The events raise funds to help cover the costs of producing the media to share stories of everyday people who make a difference because of their faith and values.

“The benefits are opportunities to articulate our nonprofit model of journalism,” said Fig Tree editor, Mary Stamp, “to tell The Fig Tree story, like public broadcasting appeals, and not only invite support but also to invite people to become involved as volunteers and writers.”

She said this year’s events celebrate the completion of 29 years serving the Inland Northwest and the beginning of the 30th year.

 “While media are not direct service, as people are informed, they are inspired and become involved in serving people and advocating for policies to improve lives,” she said.  “We see when mainstream media focus on disasters, projects or issues, people are motivated to give and to help.  As mass media attention wanes, our media continue to tell stories of how faith and nonprofit communities work to restore lives, reach out and work to make society just.

“The Fig Tree not only makes connections, but also communicates that even though people and institutions may fail, people in faith and nonprofit communities care, serve, overcome divisions, challenge bigotry and greed, and work for shalom,” Mary said.  “Those who live their faith and values give us a plethora of stories to share.”

In 2013, The Fig Tree improved its website at www.thefigtree.org and is using Facebook and Twitter to help connect people with resources.

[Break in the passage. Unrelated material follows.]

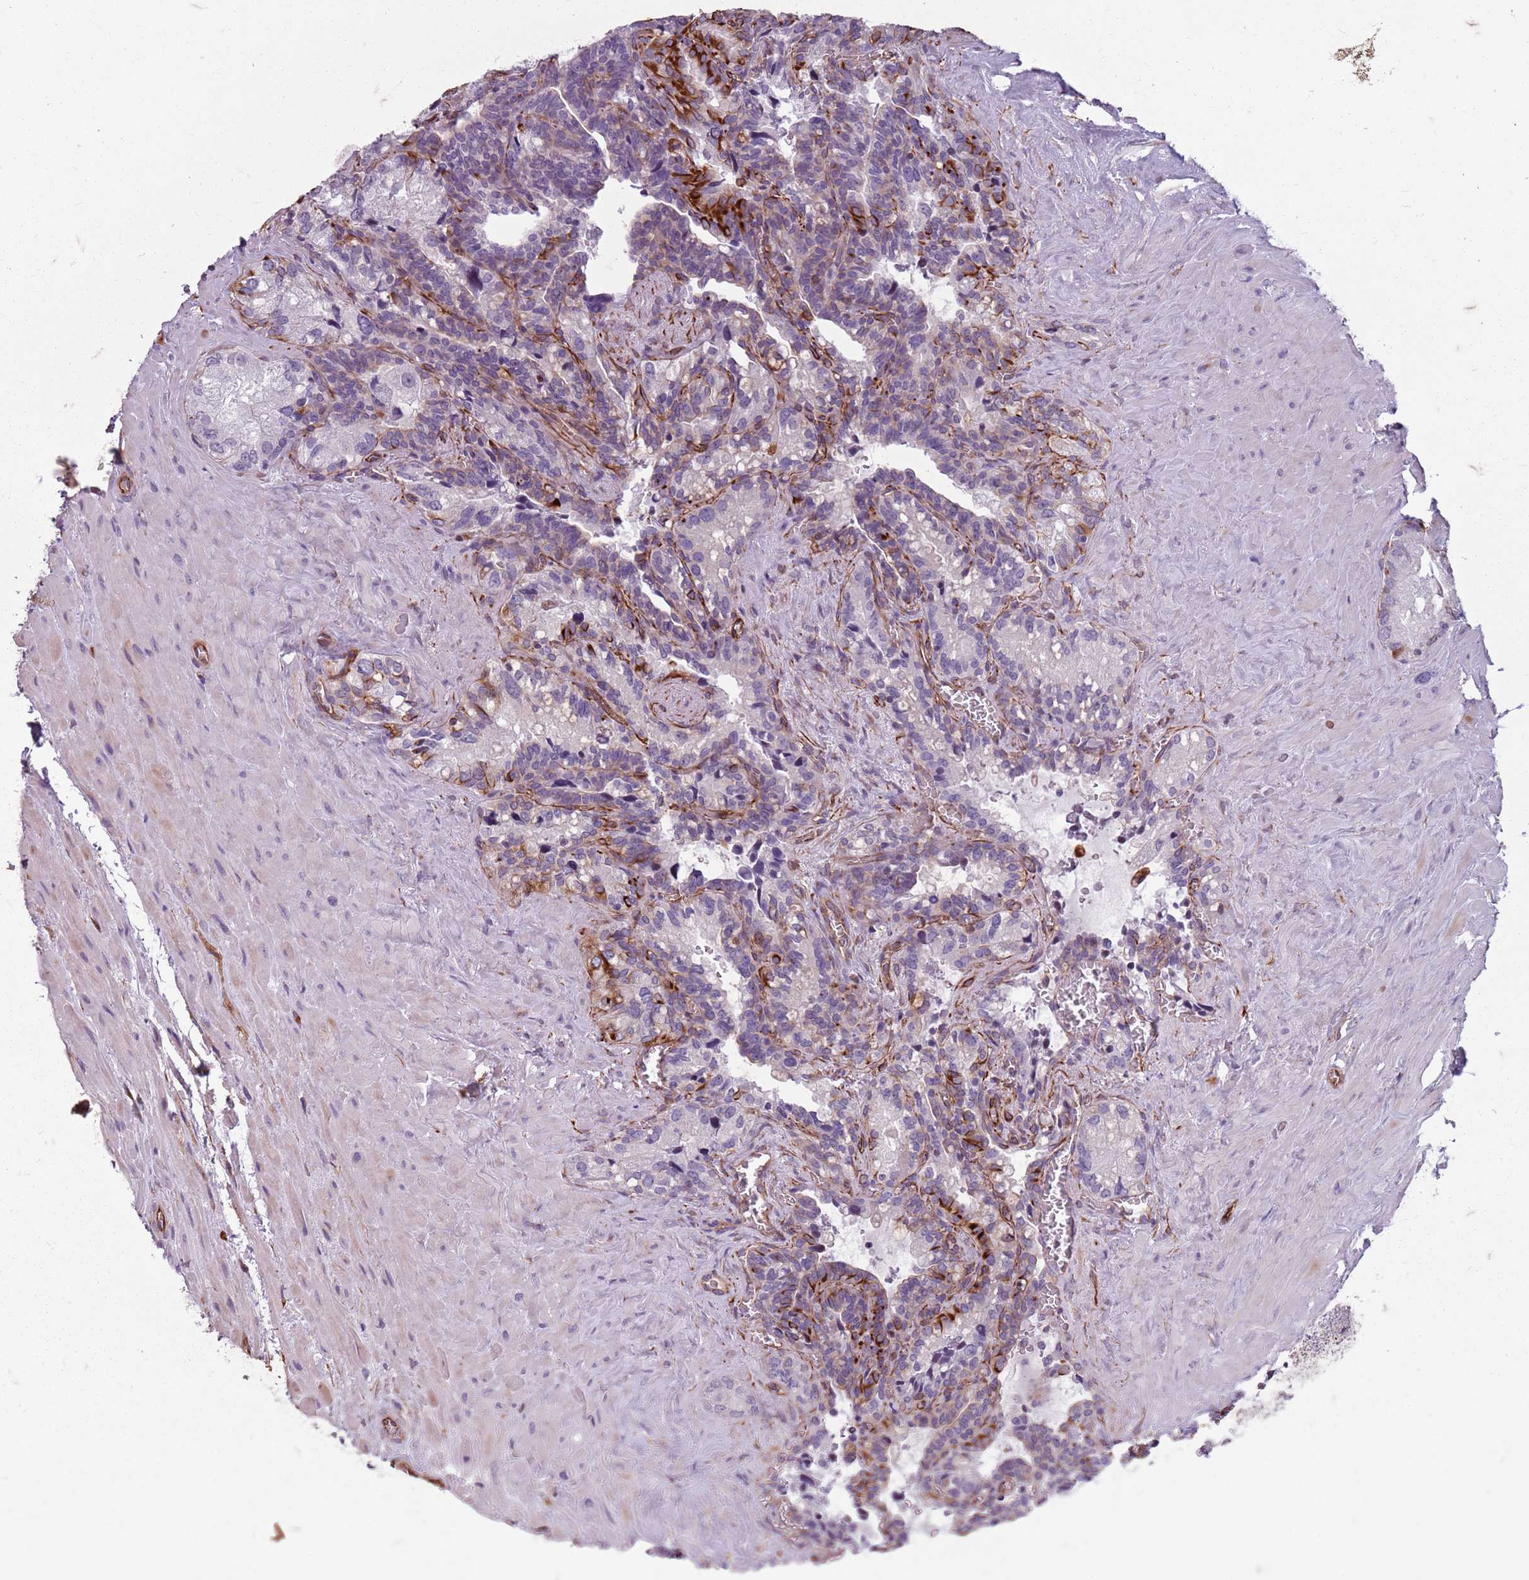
{"staining": {"intensity": "strong", "quantity": "<25%", "location": "cytoplasmic/membranous"}, "tissue": "seminal vesicle", "cell_type": "Glandular cells", "image_type": "normal", "snomed": [{"axis": "morphology", "description": "Normal tissue, NOS"}, {"axis": "topography", "description": "Seminal veicle"}], "caption": "A high-resolution photomicrograph shows immunohistochemistry (IHC) staining of benign seminal vesicle, which reveals strong cytoplasmic/membranous staining in about <25% of glandular cells.", "gene": "TAS2R38", "patient": {"sex": "male", "age": 68}}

  This year, The Fig Tree will reprint 10,000 copies of the Elder Refugee Resource Directory it produced in Russian, Arabic, Nepali, Karen and Chin, in collaboration with World Relief, Refugee Connections Spokane and Aging and Long Term Care of Eastern Washington.

In addition, The Fig Tree trains interns from Whitworth University, Gonzaga University and Eastern Washington University, offering practical experience in its solutions-oriented media.

“We need to prepare young journalists for careers in new entrepreneurial forms of responsible community media,” Mary said.

Table hosts cover the cost of the meals for the guests they invite. There are still tables open to host and spaces for people to RSVP.